[THE RECORDS — start]

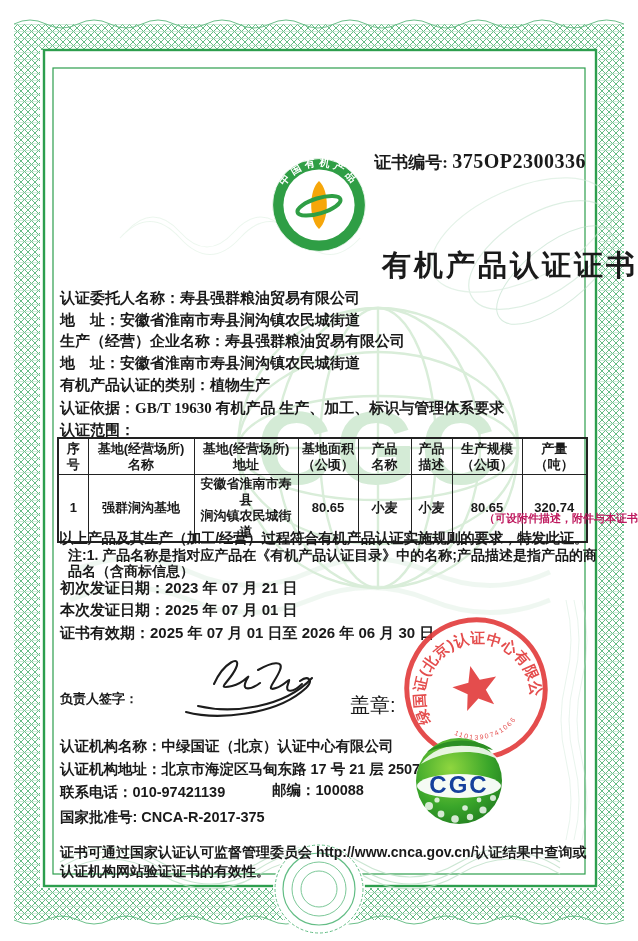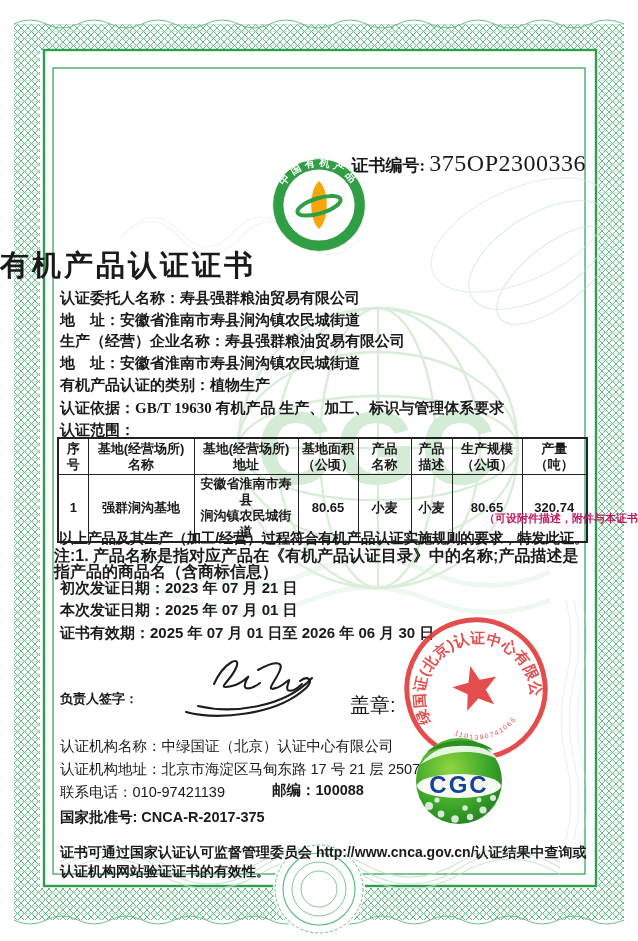"375OP2300336" .certno .num { font-size: 24px -> 20px; font-weight: 400 -> 700 }
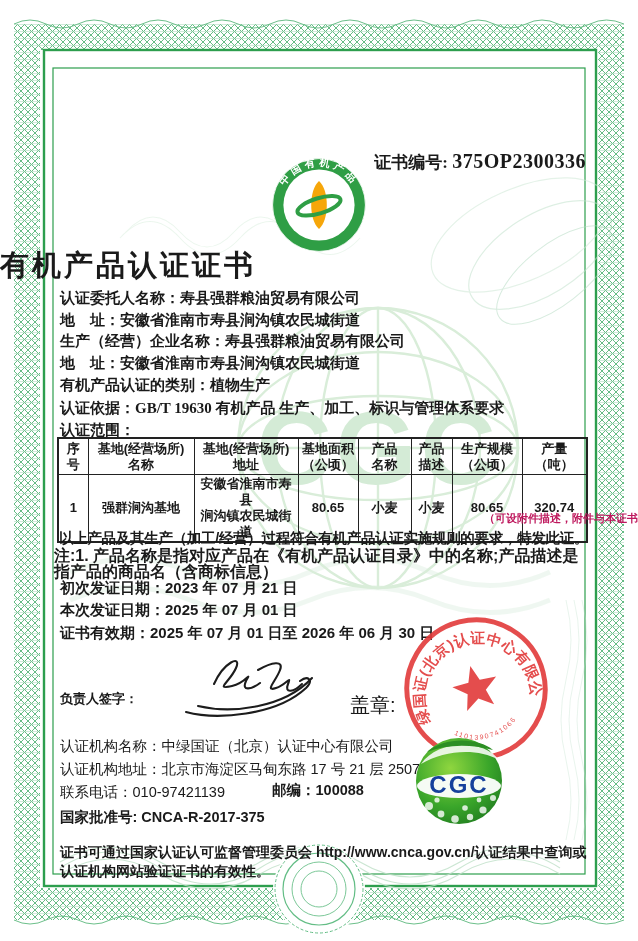"有机产品认证证书" .title { text-align: left -> right }
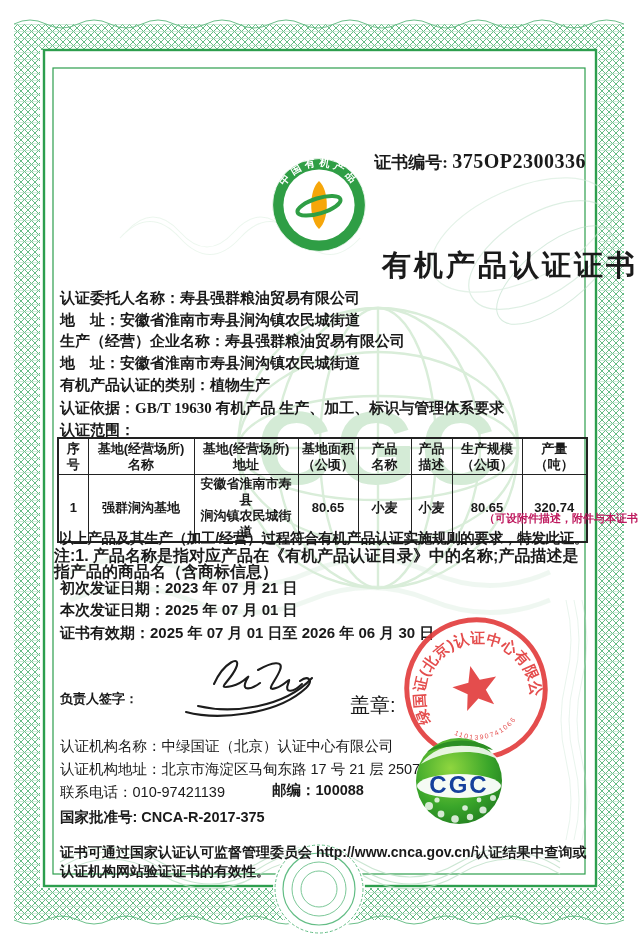"注:1." .note { font-size: 16px -> 14px; left: 54px -> 68px }
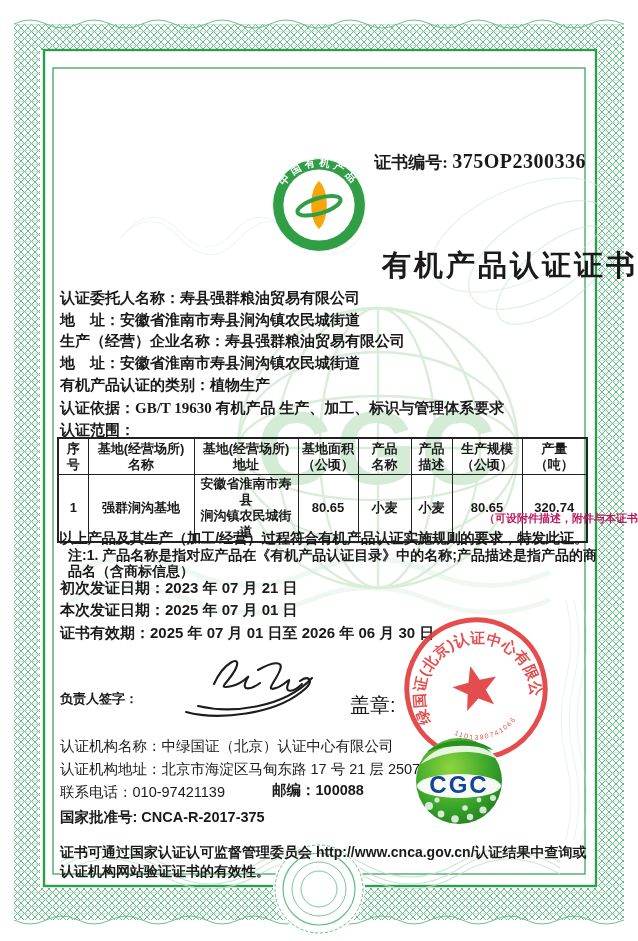"认证机构名称：中绿国证（北京）认证中心有限公司" .agency { font-weight: 400 -> 700 }
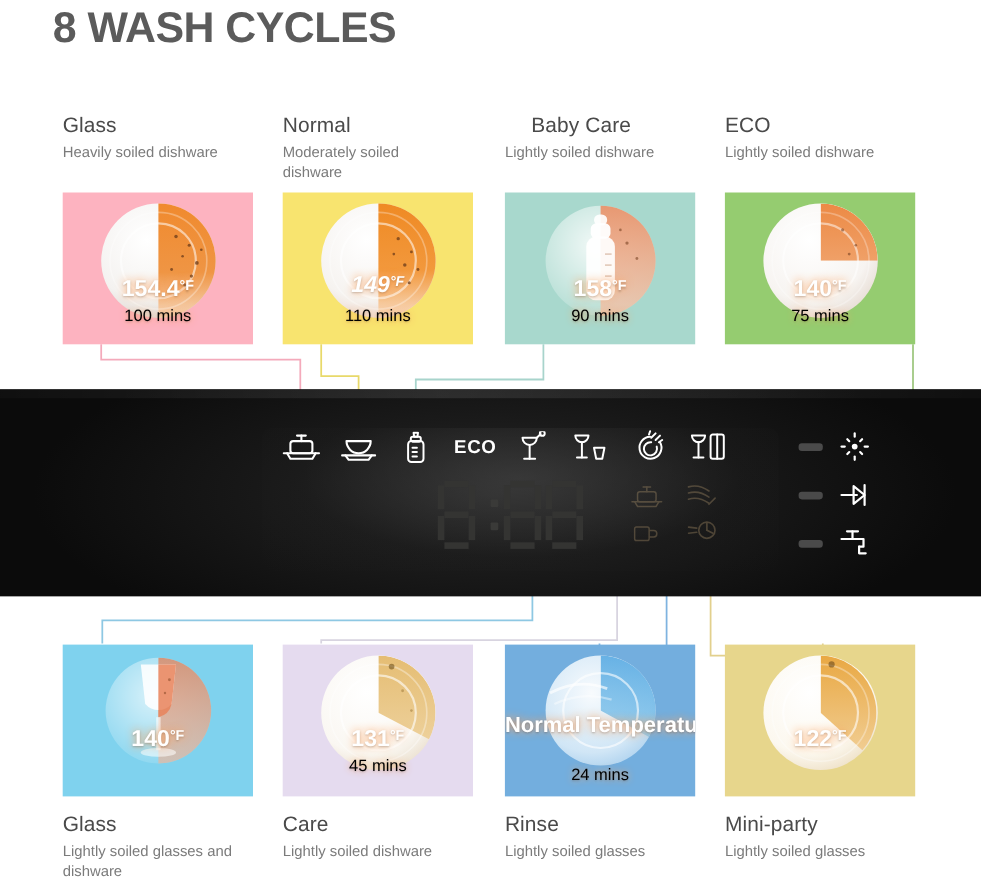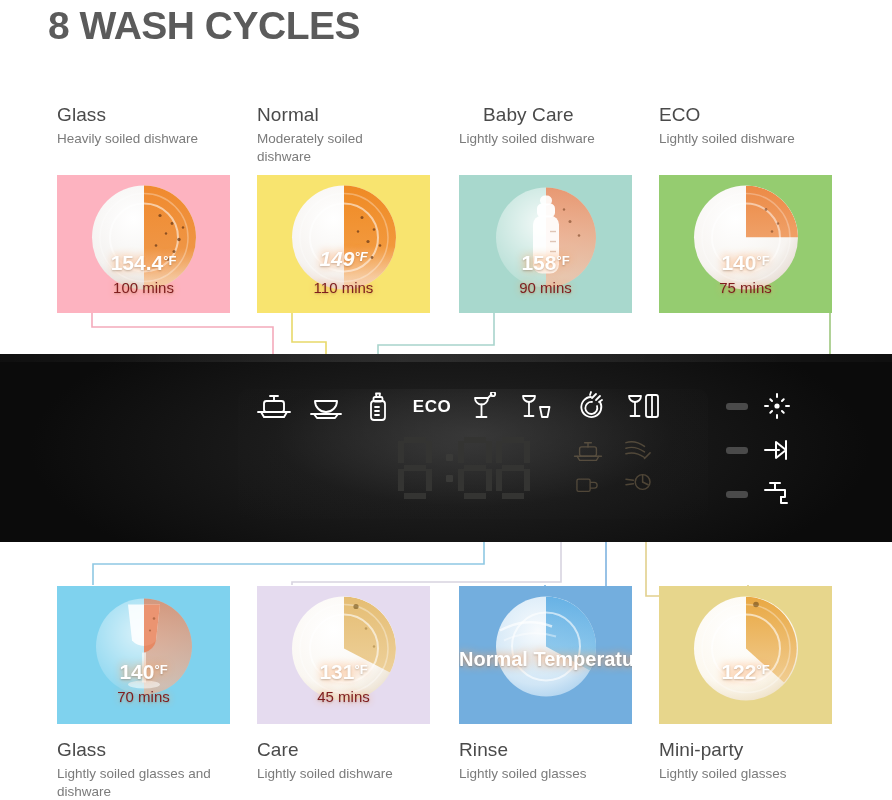"100 mins" .tile .mins { color: #7f1d1d -> #000000 }
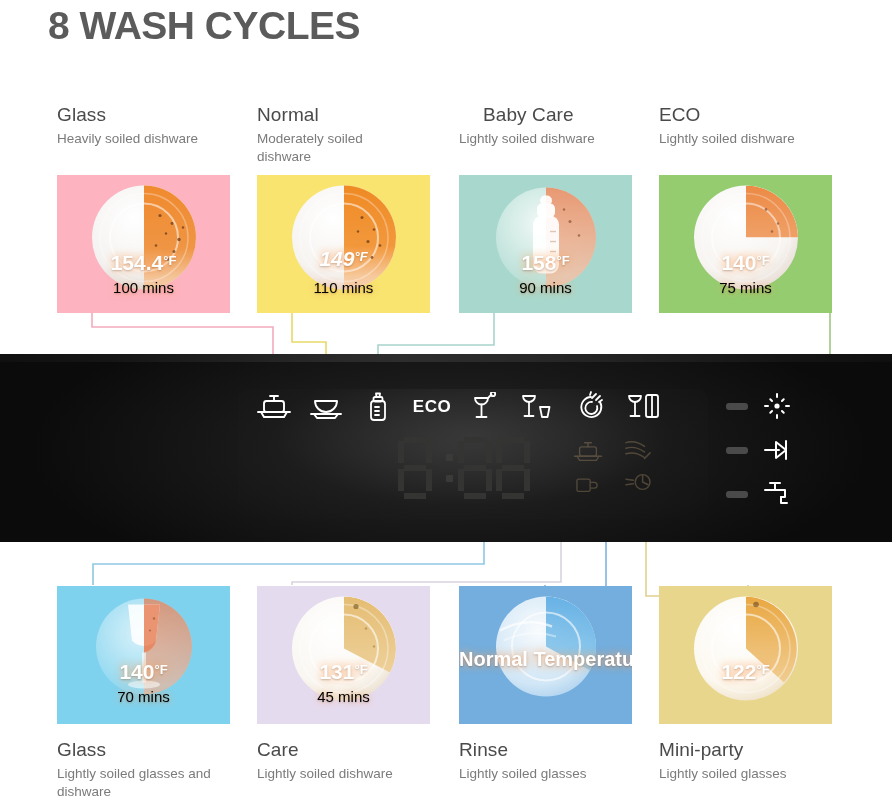"70 mins" div.mins { html: <div>70 mins</div> -> none }
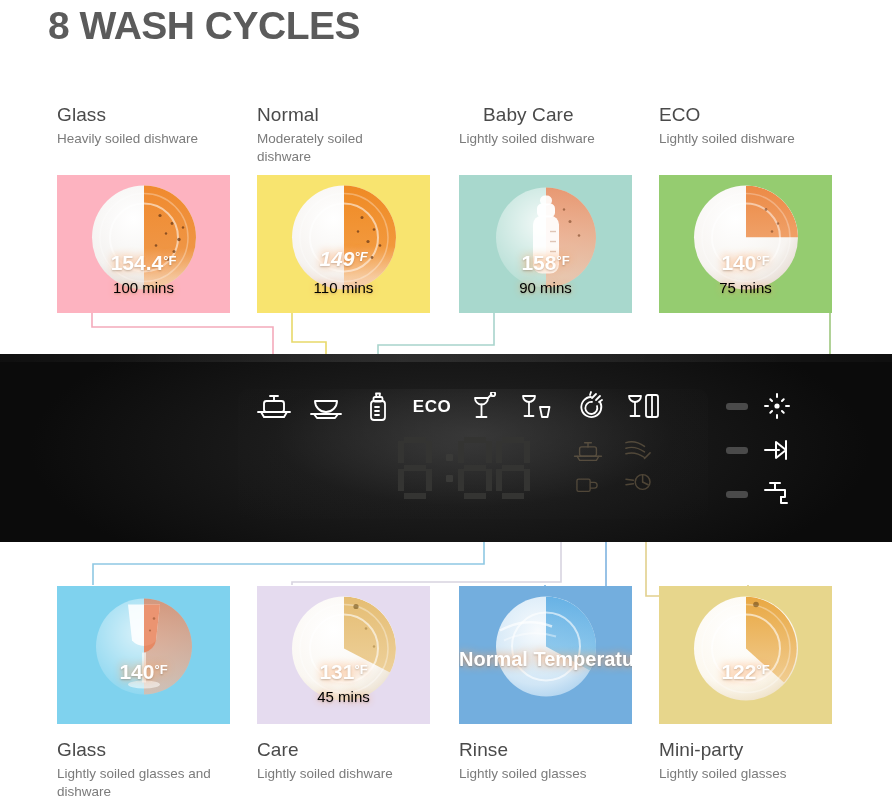"24 mins" div.mins { html: none -> <div>24 mins</div> }
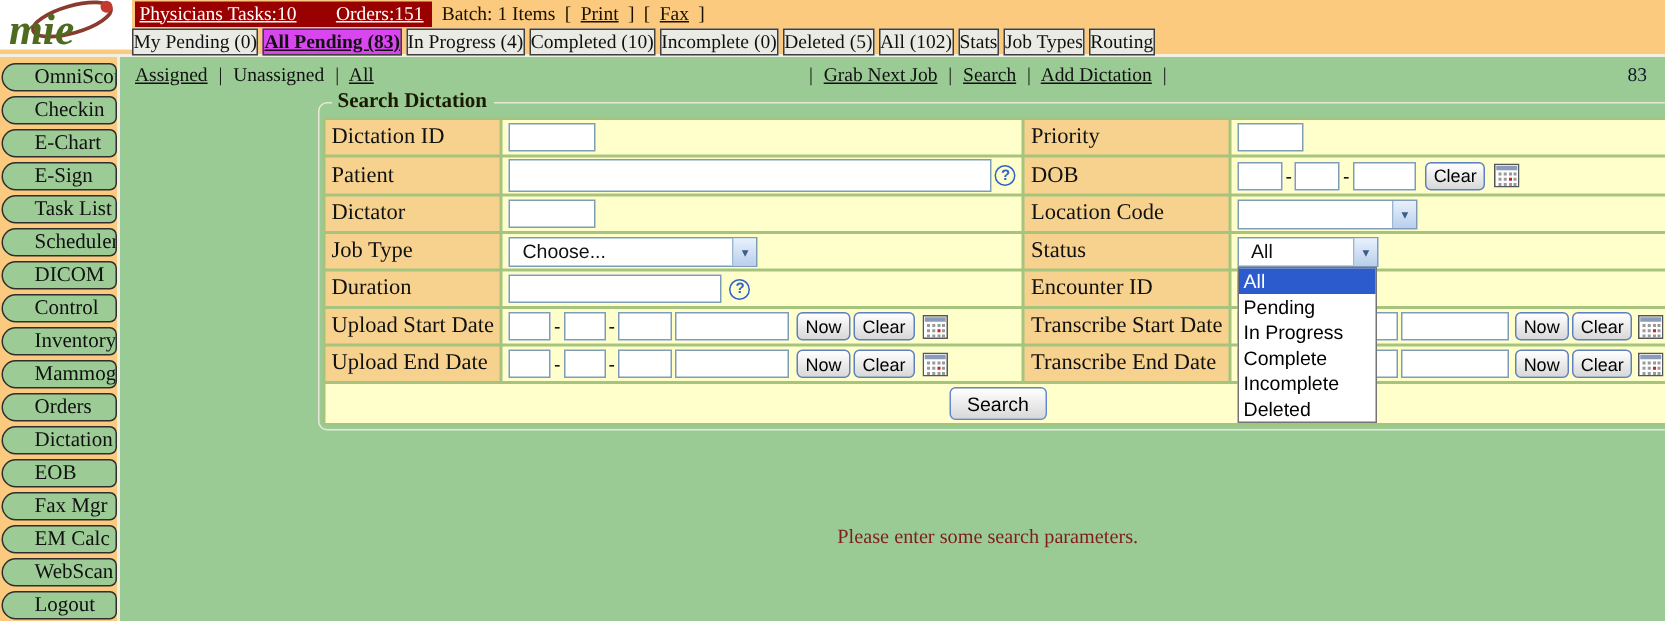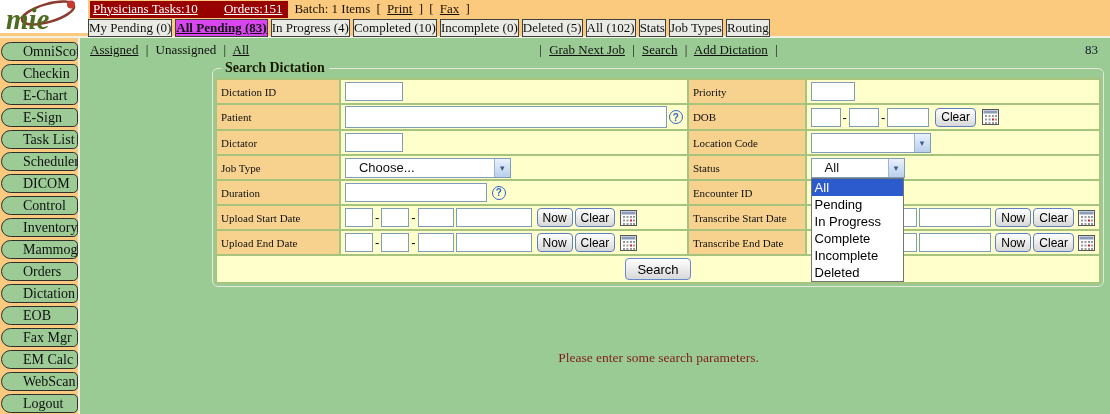"Dictation ID" td.lbl { font-size: 11px -> 15px }
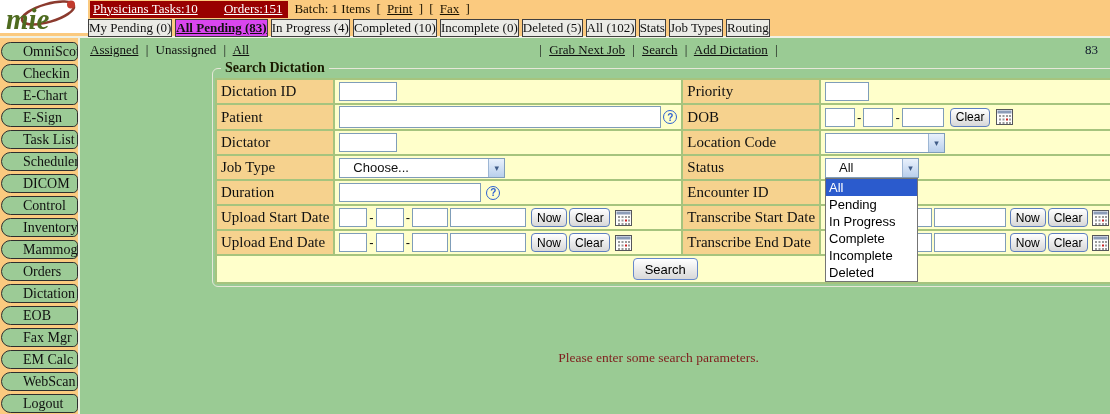"Choose..." .sel-text { padding-left: 13px -> 8px }
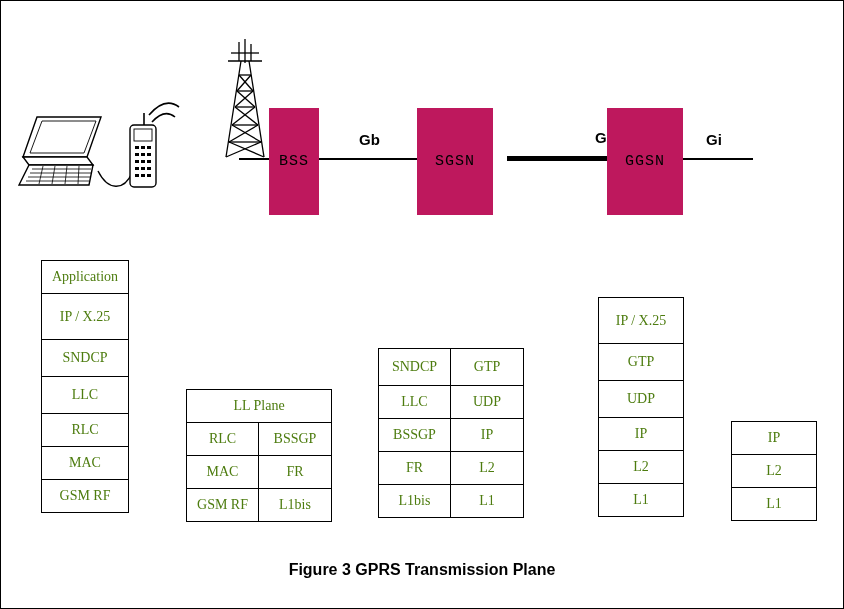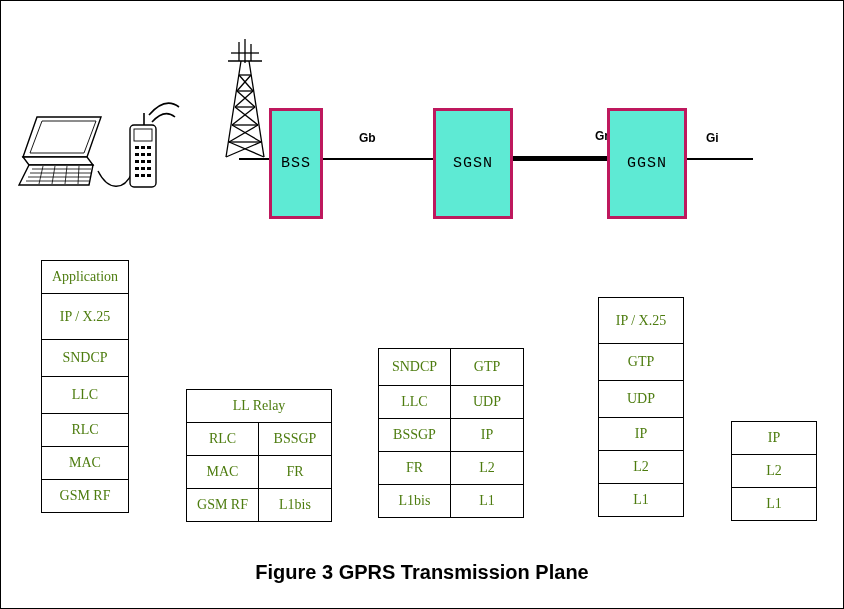"Gb" .link-label { font-size: 12px -> 15px }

[THE RECORDS — finish]

Omitting all pictures, set the listing down exactly.

"375OP2300336" .certno .num { font-size: 24px -> 20px; font-weight: 400 -> 700 }
"有机产品认证证书" .title { text-align: left -> right }
"注:1." .note { font-size: 16px -> 14px; left: 54px -> 68px }
"认证机构名称：中绿国证（北京）认证中心有限公司" .agency { font-weight: 400 -> 700 }
"100 mins" .tile .mins { color: #7f1d1d -> #000000 }
"70 mins" div.mins { html: <div>70 mins</div> -> none }
"24 mins" div.mins { html: none -> <div>24 mins</div> }
"Dictation ID" td.lbl { font-size: 11px -> 15px }
"Choose..." .sel-text { padding-left: 13px -> 8px }
"Gb" .link-label { font-size: 12px -> 15px }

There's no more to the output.